### WHAT YOU ARE ASKED TO DO:
Rewrite the stretch from the line containing "But I know you" through the line containing "All of the above", replacing "techies" with "engineers" and leaving everything else unchanged.

=== PROVIDED ENTRIES ===

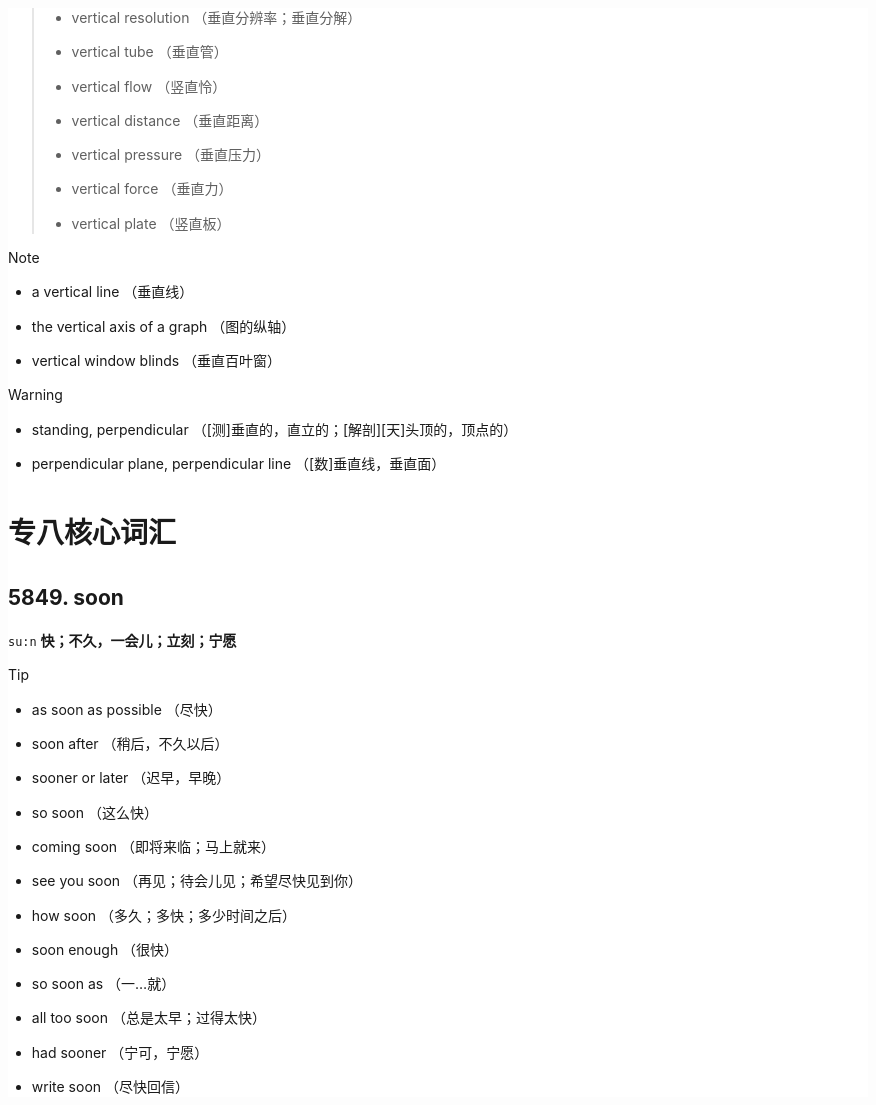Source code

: >
> - vertical resolution （垂直分辨率；垂直分解）
>
> - vertical tube （垂直管）
>
> - vertical flow （竖直怜）
>
> - vertical distance （垂直距离）
>
> - vertical pressure （垂直压力）
>
> - vertical force （垂直力）
>
> - vertical plate （竖直板）
>

> [!NOTE]
>
> - a vertical line  （垂直线）
>
> - the vertical axis of a graph （图的纵轴）
>
> - vertical window blinds （垂直百叶窗）
>

> [!WARNING]
>
> - standing, perpendicular （[测]垂直的，直立的；[解剖][天]头顶的，顶点的）
>
> - perpendicular plane, perpendicular line （[数]垂直线，垂直面）
>

# 专八核心词汇

## 5849. soon

`su:n`  **快；不久，一会儿；立刻；宁愿**

> [!TIP]
>
> - as soon as possible （尽快）
>
> - soon after （稍后，不久以后）
>
> - sooner or later （迟早，早晚）
>
> - so soon （这么快）
>
> - coming soon （即将来临；马上就来）
>
> - see you soon （再见；待会儿见；希望尽快见到你）
>
> - how soon （多久；多快；多少时间之后）
>
> - soon enough （很快）
>
> - so soon as （一…就）
>
> - all too soon （总是太早；过得太快）
>
> - had sooner （宁可，宁愿）
>
> - write soon （尽快回信）
>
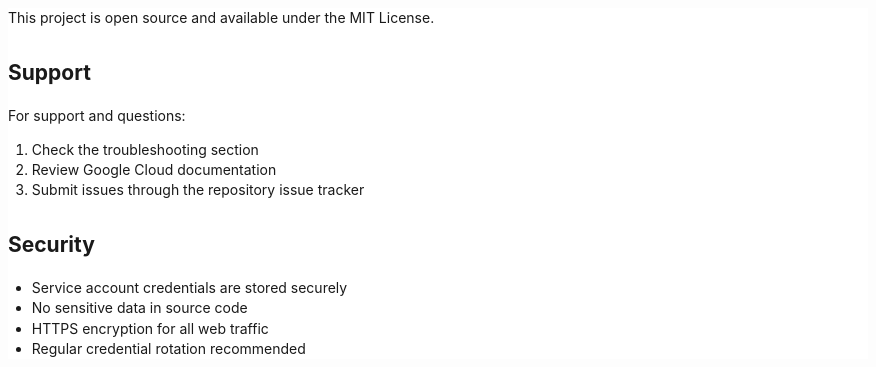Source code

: This project is open source and available under the MIT License.

## Support

For support and questions:
1. Check the troubleshooting section
2. Review Google Cloud documentation
3. Submit issues through the repository issue tracker

## Security

- Service account credentials are stored securely
- No sensitive data in source code
- HTTPS encryption for all web traffic
- Regular credential rotation recommended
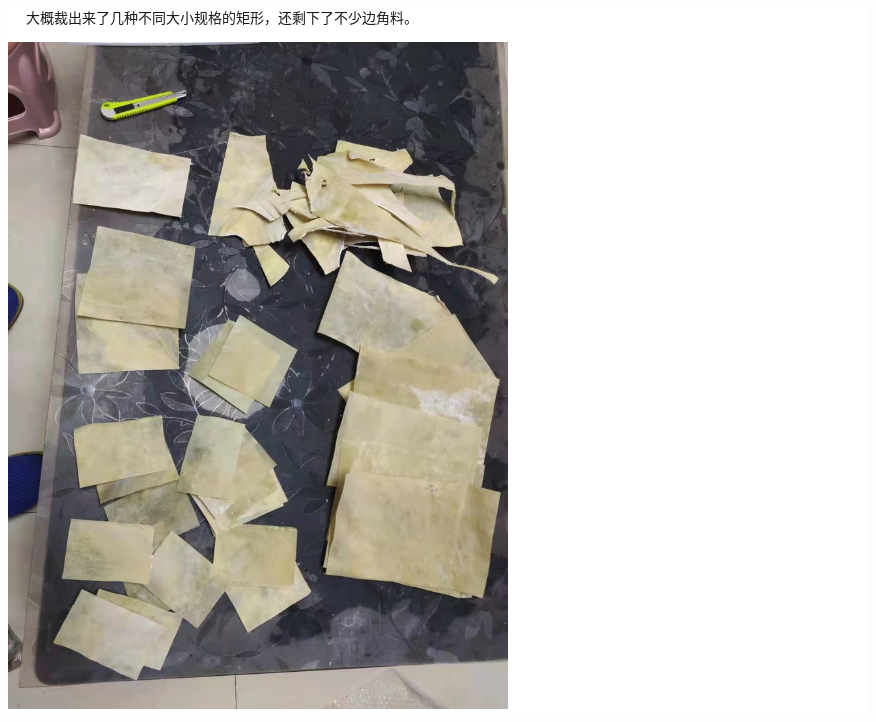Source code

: &emsp; 大概裁出来了几种不同大小规格的矩形，还剩下了不少边角料。

<img src="./Image/life-0214-record_of_parchment_making/02.17/切割后.jpg" alt="图片走失" width="500px">
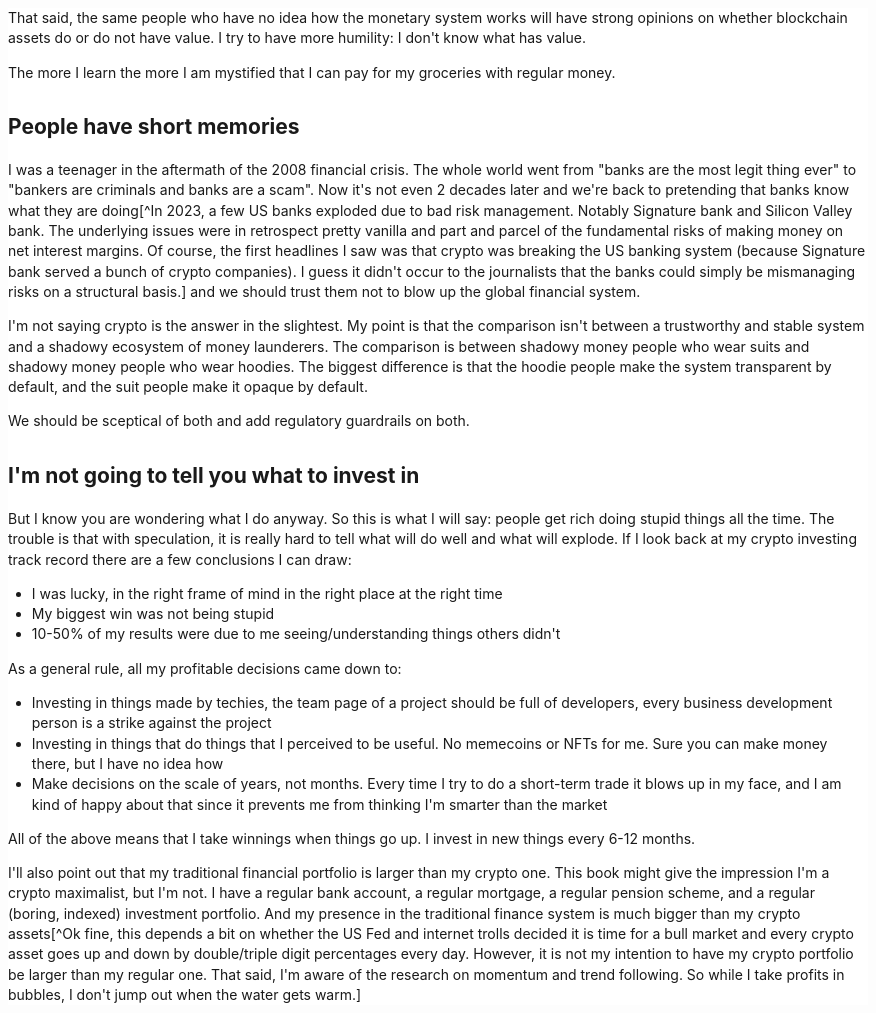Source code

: That said, the same people who have no idea how the monetary system works will have strong opinions on whether blockchain assets do or do not have value. I try to have more humility: I don't know what has value.

The more I learn the more I am mystified that I can pay for my groceries with regular money.

## People have short memories

I was a teenager in the aftermath of the 2008 financial crisis. The whole world went from "banks are the most legit thing ever" to "bankers are criminals and banks are a scam". Now it's not even 2 decades later and we're back to pretending that banks know what they are doing[^In 2023, a few US banks exploded due to bad risk management. Notably Signature bank and Silicon Valley bank. The underlying issues were in retrospect pretty vanilla and part and parcel of the fundamental risks of making money on net interest margins. Of course, the first headlines I saw was that crypto was breaking the US banking system (because Signature bank served a bunch of crypto companies). I guess it didn't occur to the journalists that the banks could simply be mismanaging risks on a structural basis.] and we should trust them not to blow up the global financial system.

I'm not saying crypto is the answer in the slightest. My point is that the comparison isn't between a trustworthy and stable system and a shadowy ecosystem of money launderers. The comparison is between shadowy money people who wear suits and shadowy money people who wear hoodies. The biggest difference is that the hoodie people make the system transparent by default, and the suit people make it opaque by default.

We should be sceptical of both and add regulatory guardrails on both.

## I'm not going to tell you what to invest in

But I know you are wondering what I do anyway. So this is what I will say: people get rich doing stupid things all the time. The trouble is that with speculation, it is really hard to tell what will do well and what will explode. If I look back at my crypto investing track record there are a few conclusions I can draw:

- I was lucky, in the right frame of mind in the right place at the right time
- My biggest win was not being stupid
- 10-50% of my results were due to me seeing/understanding things others didn't

As a general rule, all my profitable decisions came down to:

- Investing in things made by techies, the team page of a project should be full of developers, every business development person is a strike against the project
- Investing in things that do things that I perceived to be useful. No memecoins or NFTs for me. Sure you can make money there, but I have no idea how
- Make decisions on the scale of years, not months. Every time I try to do a short-term trade it blows up in my face, and I am kind of happy about that since it prevents me from thinking I'm smarter than the market

All of the above means that I take winnings when things go up. I invest in new things every 6-12 months.

I'll also point out that my traditional financial portfolio is larger than my crypto one. This book might give the impression I'm a crypto maximalist, but I'm not. I have a regular bank account, a regular mortgage, a regular pension scheme, and a regular (boring, indexed) investment portfolio. And my presence in the traditional finance system is much bigger than my crypto assets[^Ok fine, this depends a bit on whether the US Fed and internet trolls decided it is time for a bull market and every crypto asset goes up and down by double/triple digit percentages every day. However, it is not my intention to have my crypto portfolio be larger than my regular one. That said, I'm aware of the research on momentum and trend following. So while I take profits in bubbles, I don't jump out when the water gets warm.]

===

### TASK OUTPUT:
But I know you are wondering what I do anyway. So this is what I will say: people get rich doing stupid things all the time. The trouble is that with speculation, it is really hard to tell what will do well and what will explode. If I look back at my crypto investing track record there are a few conclusions I can draw:

- I was lucky, in the right frame of mind in the right place at the right time
- My biggest win was not being stupid
- 10-50% of my results were due to me seeing/understanding things others didn't

As a general rule, all my profitable decisions came down to:

- Investing in things made by engineers, the team page of a project should be full of developers, every business development person is a strike against the project
- Investing in things that do things that I perceived to be useful. No memecoins or NFTs for me. Sure you can make money there, but I have no idea how
- Make decisions on the scale of years, not months. Every time I try to do a short-term trade it blows up in my face, and I am kind of happy about that since it prevents me from thinking I'm smarter than the market

All of the above means that I take winnings when things go up. I invest in new things every 6-12 months.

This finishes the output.